Hi all,
since I updated to 3.1.1 my mocha tests run out of memory. I isolated a function that causes this, and I am really curious why this is only happening on 3.1.1 (on 3.1 and prior to that version, everything’s fine).
The functions restores demo data to the MongoDB in order to run tests on them and is called in the beforeEach
hook:
const collections = [... an array of 20 Meteor MongoDB collections...]
export const importDemoData = async () => {
for (const collection of collections) {
const dataString = await fs.readFile(
process.env.PWD +
"/demodata/" +
collection.rawCollection().collectionName +
".json",
"utf-8"
);
const data = EJSON.parse(dataString);
await collection.rawCollection().insertMany(data);
}
};
The Ejson files are ~65 mb in total.
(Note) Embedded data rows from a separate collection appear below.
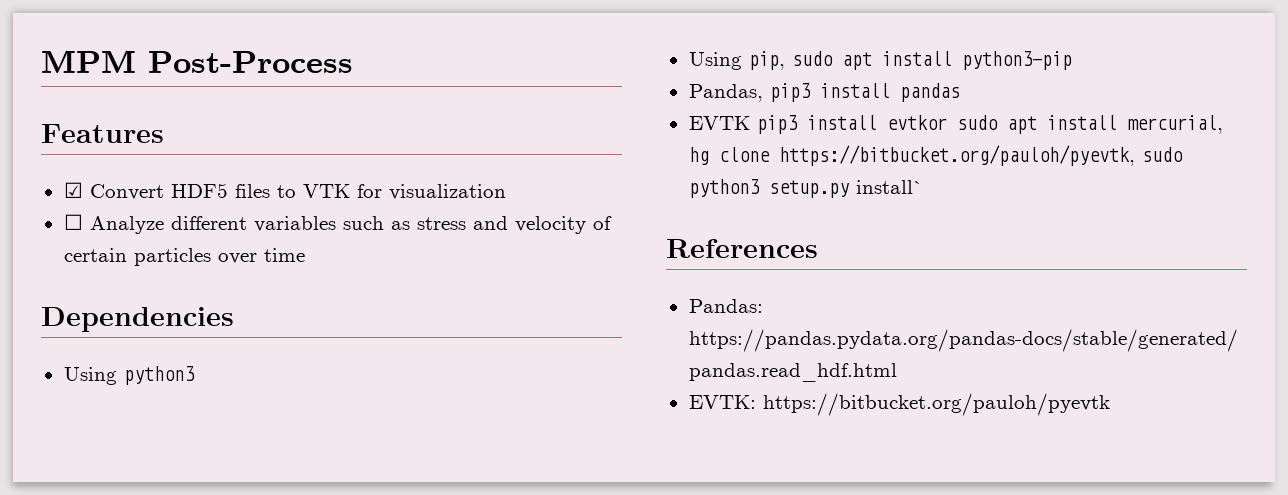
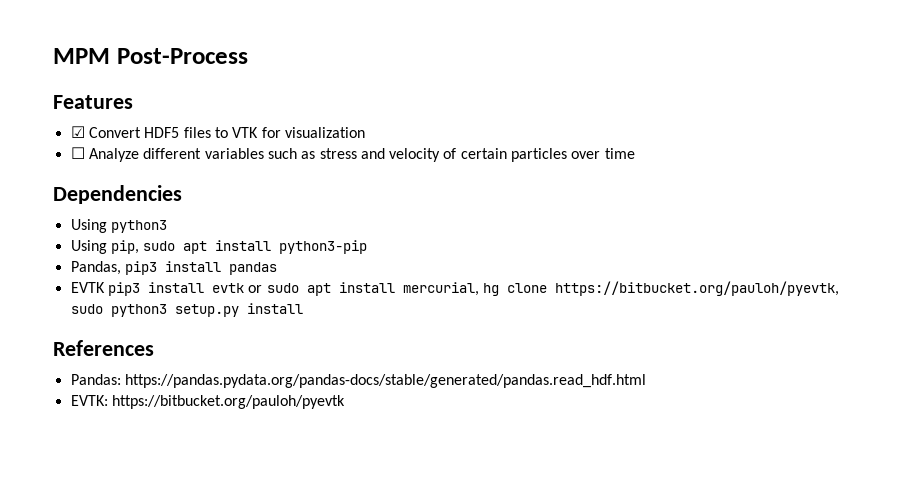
[886,115,947,130] evtkor -> [211,283,263,293] evtk or
[855,180,924,194] install` -> [246,303,303,314] install

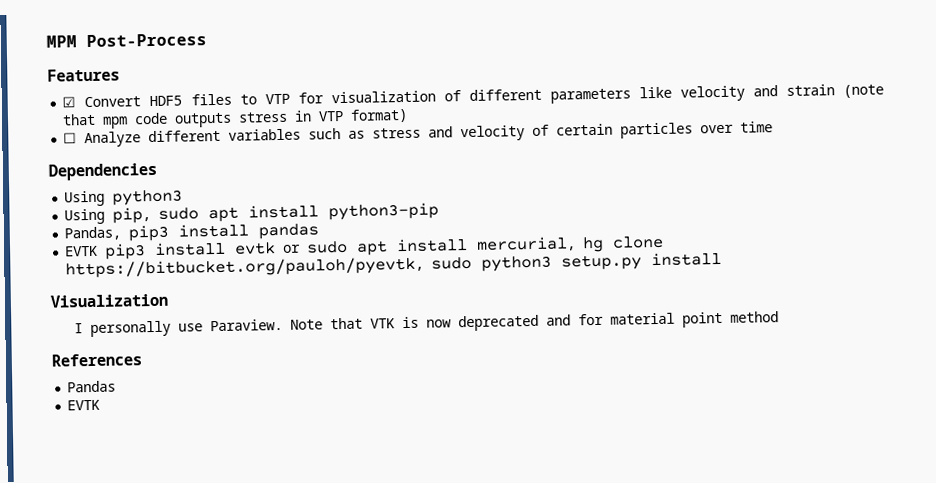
[232,127,259,138] VTK -> [264,93,290,105] VTP
(365, 132) none -> [443,84,884,104] [62,108,409,129] of different parameters like velocity and strain (note that mpm code outputs stress in VTP format)
[53,340,154,356] [70,374,646,388] [70,395,345,409] References // Pandas: https://pandas.pydata.org/pandas-docs/stable/generated/pandas.read_hdf.html // EVTK: https://bitbucket.org/pauloh/pyevtk -> [50,293,168,308] [73,311,779,338] [51,353,142,367] [67,380,117,393] [67,399,101,411] Visualization // I personally use Paraview. Note that VTK is now deprecated and for material point method // References // Pandas // EVTK

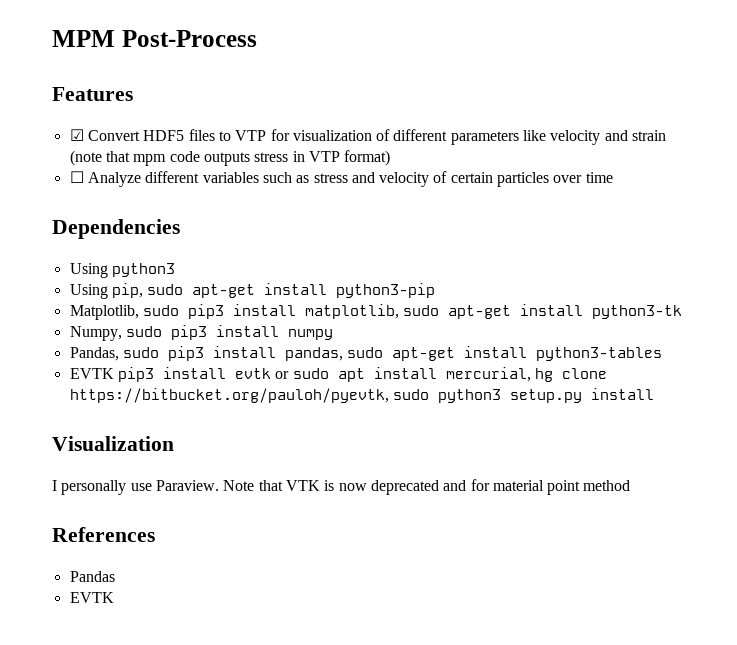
[208,206,240,223] apt -> [192,284,256,298] apt-get
[64,223,320,242] Pandas, pip3 install pandas -> [69,304,683,320] [69,325,333,341] [69,346,663,361] Matplotlib, sudo pip3 install matplotlib, sudo apt-get install python3-tk // Numpy, sudo pip3 install numpy // Pandas, sudo pip3 install pandas, sudo apt-get install python3-tables

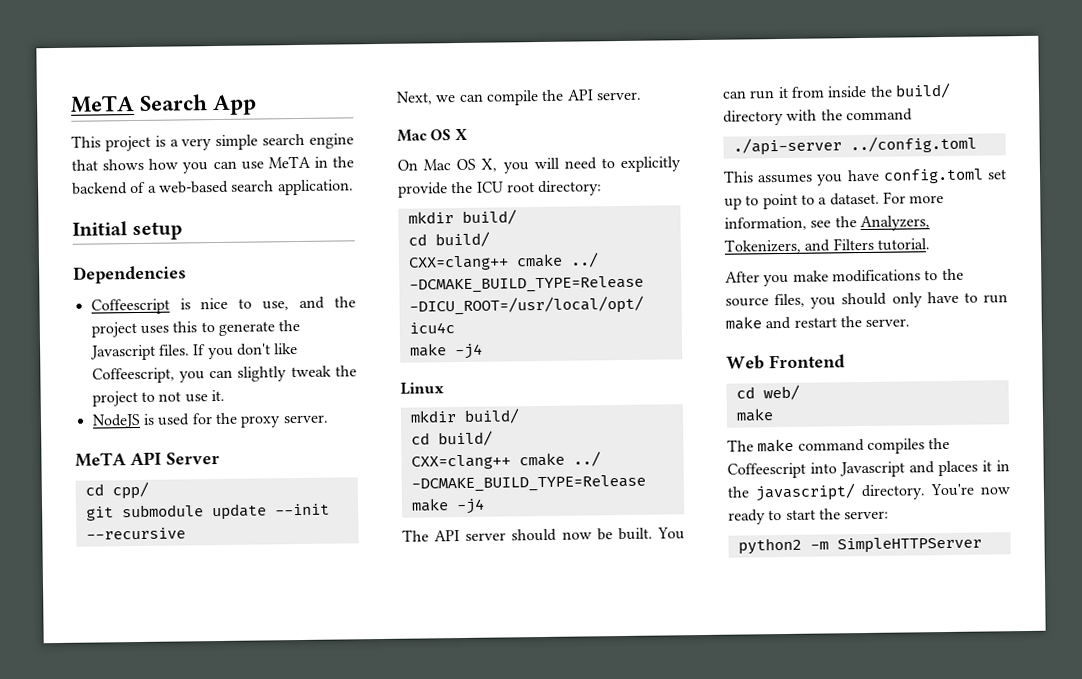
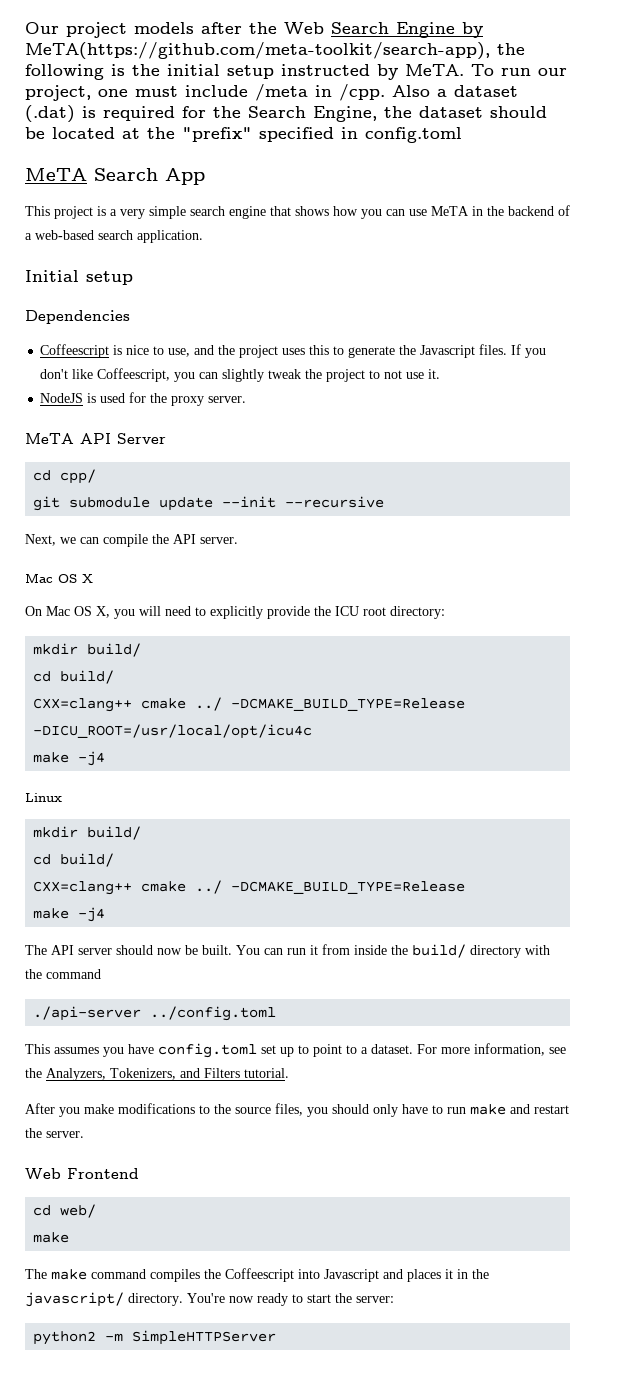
(70, 104) none -> [25,22,483,38] [25,42,525,60] [25,64,567,80] [25,84,518,101] [25,105,547,123] [25,127,462,143] Our project models after the Web Search Engine by MeTA(https://github.com/meta-toolkit/search-app), the following is the initial setup instructed by MeTA. To run our project, one must include /meta in /cpp. Also a dataset (.dat) is required for the Search Engine, the dataset should be located at the "prefix" specified in config.toml //

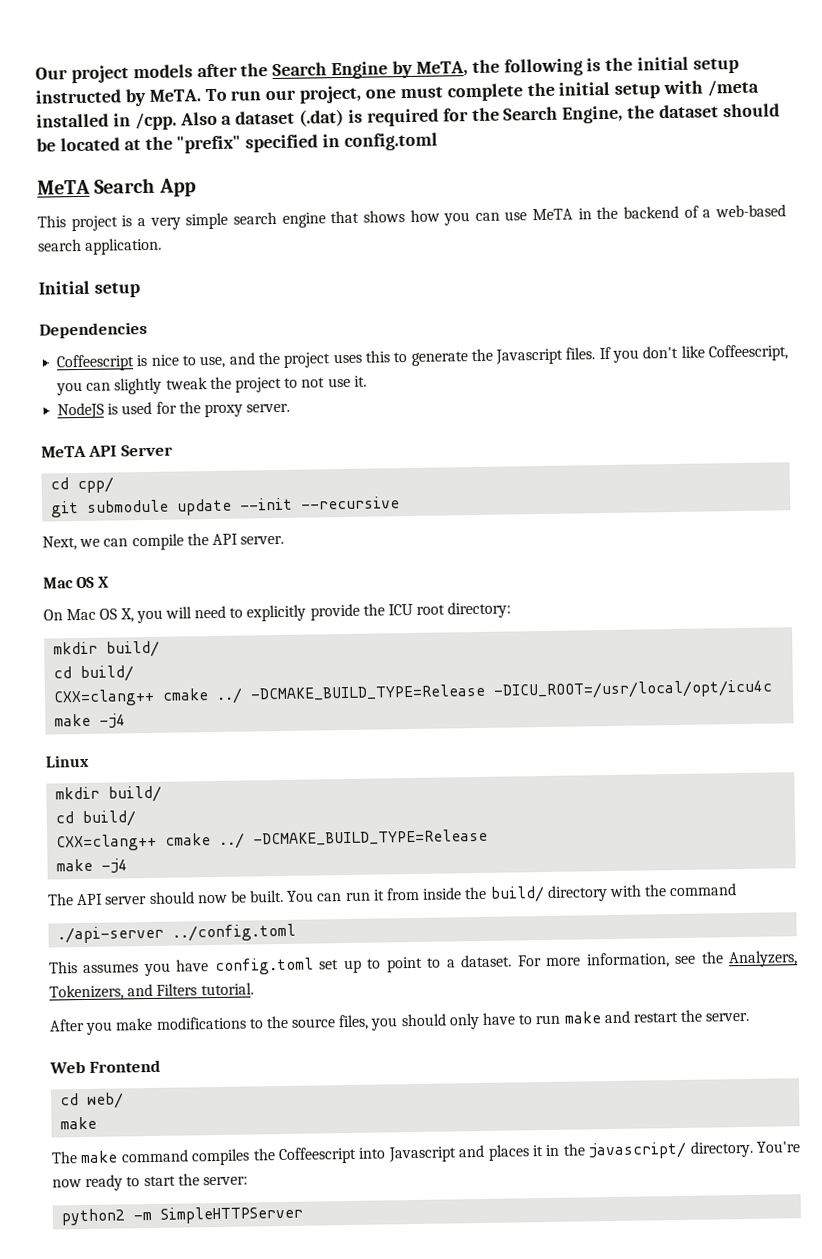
[284,22,324,34] Web -> (269, 70) none
[25,42,490,60] MeTA(https://github.com/meta-toolkit/search-app), -> [415,61,468,77] MeTA,
[185,84,308,101] include /meta -> [446,79,760,102] [36,113,109,128] complete the initial setup with /meta installed

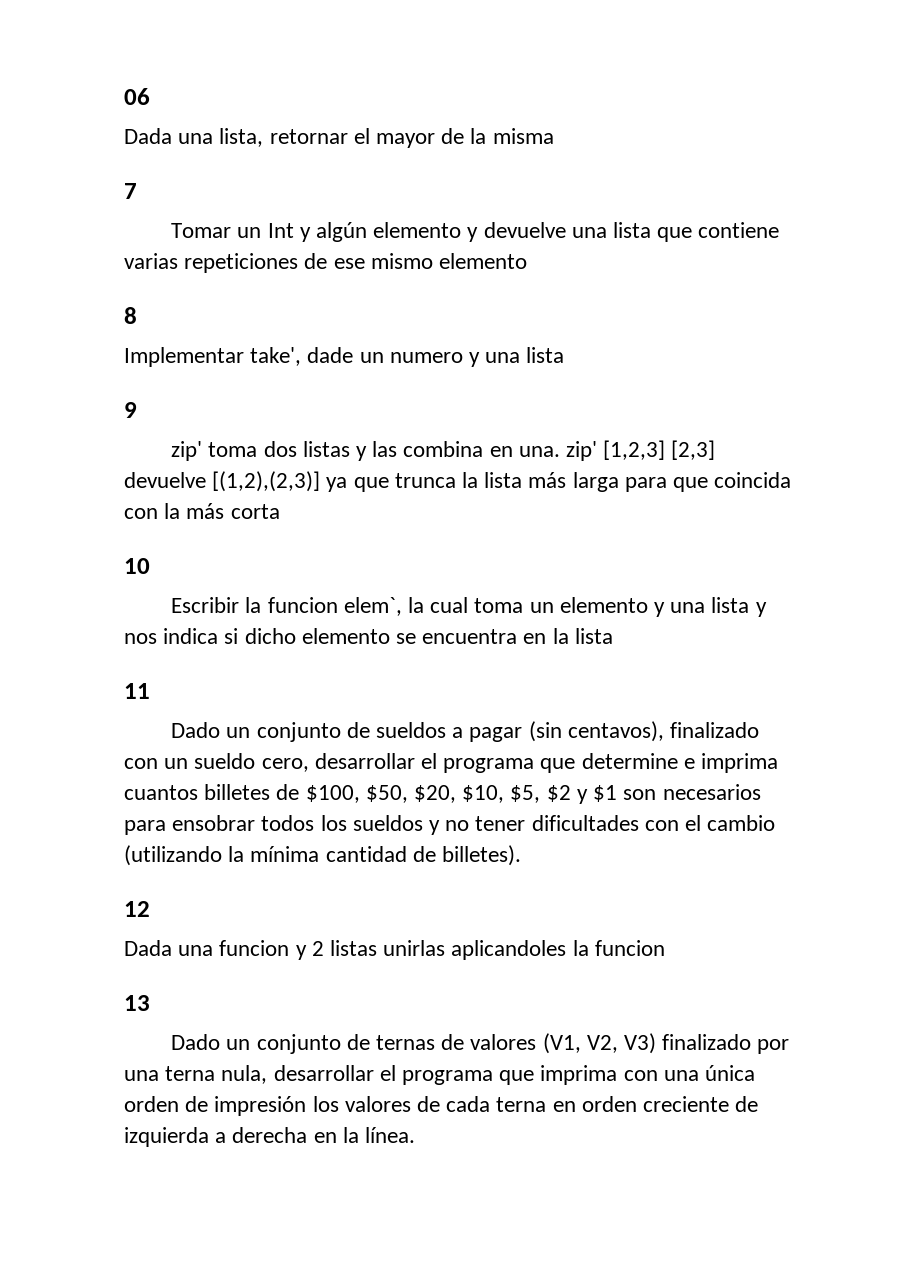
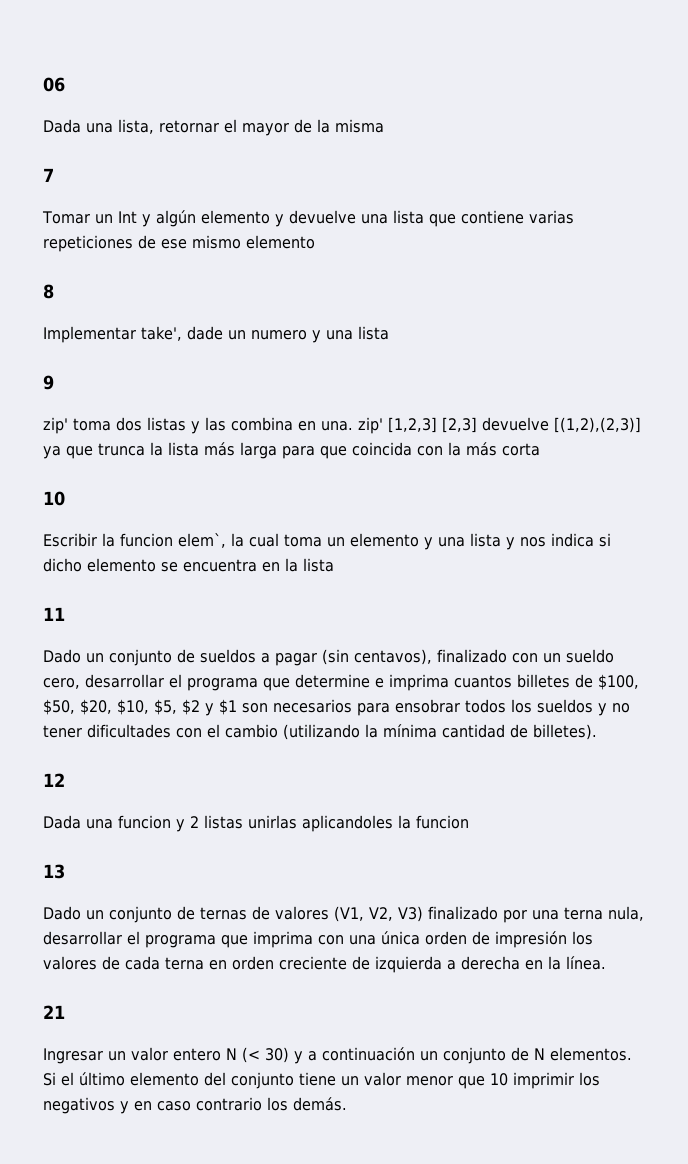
(416, 1135) none -> [43,1005,65,1019] [43,1047,632,1064] [43,1072,600,1089] [43,1097,347,1114] // 21 // Ingresar un valor entero N (< 30) y a continuación un conjunto de N elementos. Si el último elemento del conjunto tiene un valor menor que 10 imprimir los negativos y en caso contrario los demás.

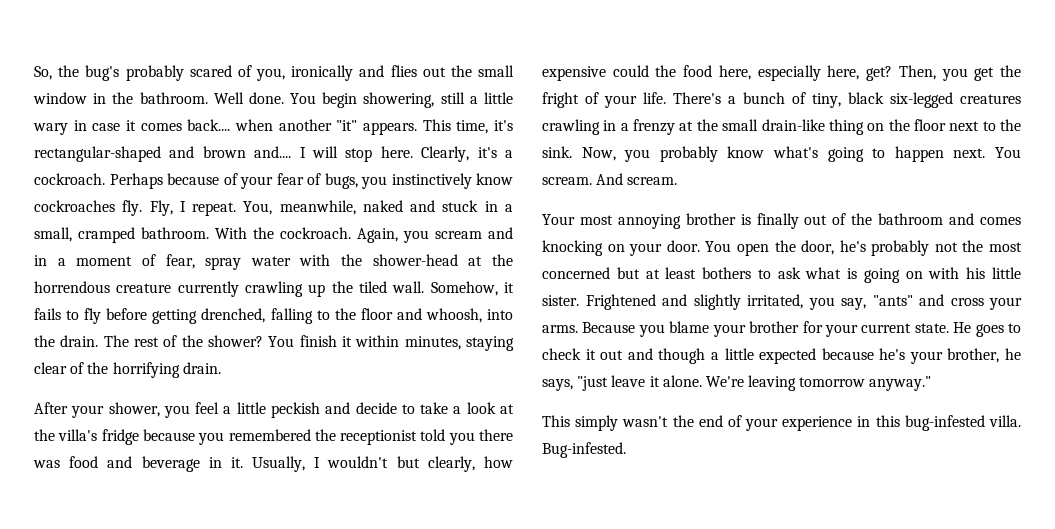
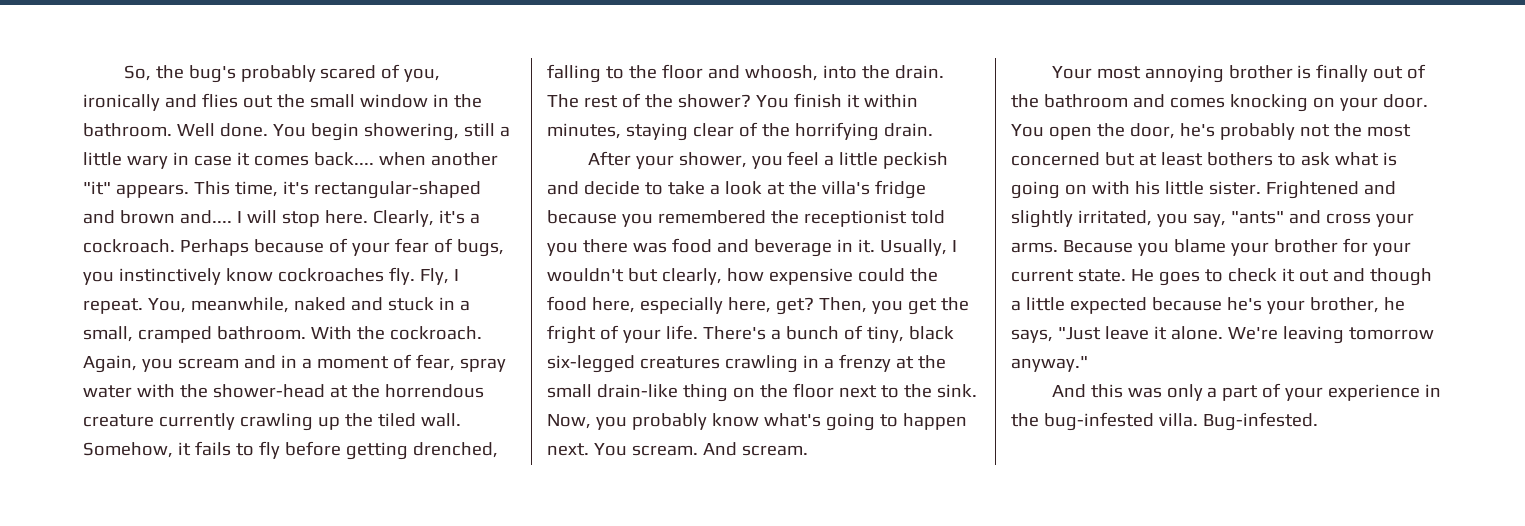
[577,376,609,391] "just -> [1057,327,1101,340] "Just
[542,415,723,431] This simply wasn't the end -> [1051,384,1259,401] And this was only a part
[875,415,900,427] this -> [1011,413,1039,427] the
Tried to trigger gc manually already, did not make a difference.
Besides from the question why this fails on 3.1.1, I’m pretty sure that there’s a more elegant way to get a demo db restored from some files…
How about the normal route of restoring backups using existing mongodb tools?
1 Like
So inside a mocha test, you mean using execSync
and mongorestore
for example? This would definitely solve the issue, and this should be much more efficient. Will try to implement that.
However, do you have an idea what could have changed maybe in node or mongo driver regarding memory consumption? Would be nice to know what design patterns are causing trouble now…
I’m not knowledgeable about the changes. But it definitely looks like a memory leak. You can try explicitly unassigning the variables or setting them to null.
Already did that, also tried to force gc.
In the meantime I implemented your approach, which works fine for restoring the db. But it seems like I came up with a wrong conclusion when I first thought that the above code would cause the memory leak.
Because now, although I do not use the above code anymore, the memoryleak is back in the tests again.
I guess that as I removed restoring of the demo data, certain tests that cause the memory issue just failed. Will have to investigate further…
UPDATE
I tried to profile memory usage. My beforeEach
hook looks roughly like this:
beforeEach(async function () {
logMemoryUsage("Start before each");
importDemoData(); // sync exec mongorestore, prev. via bulkInsert into collections.
await new Promise((res) => setTimeout(res, timeout));
const currentUser = await Meteor.users.direct.findOneAsync({
username: "testadmin",
});
await Roles.createRoleAsync("admin", { unlessExists: true });
await Roles.addUsersToRolesAsync(currentUser?._id, "admin");
sinon.stub(Meteor, "user");
sinon.stub(Meteor, "userAsync");
Meteor.user.returns(currentUser);
Meteor.userAsync.returns(new Promise((res, rej) => res(currentUser)));
logMemoryUsage("End beforeEach hook");
});
If I set a timeout to eg 8000 milliseconds, the tests do not run out of memory (at the end of the test suit I’m at constant 828mb heap used); without waiting for the timeout I end at 1280mb heap used.
Both implementations restoring the demo data have in common that they are quite busy on the database of course, and both leak memory if I do not wait for the timeout. Once I set a timeout I have no memory issues anymore.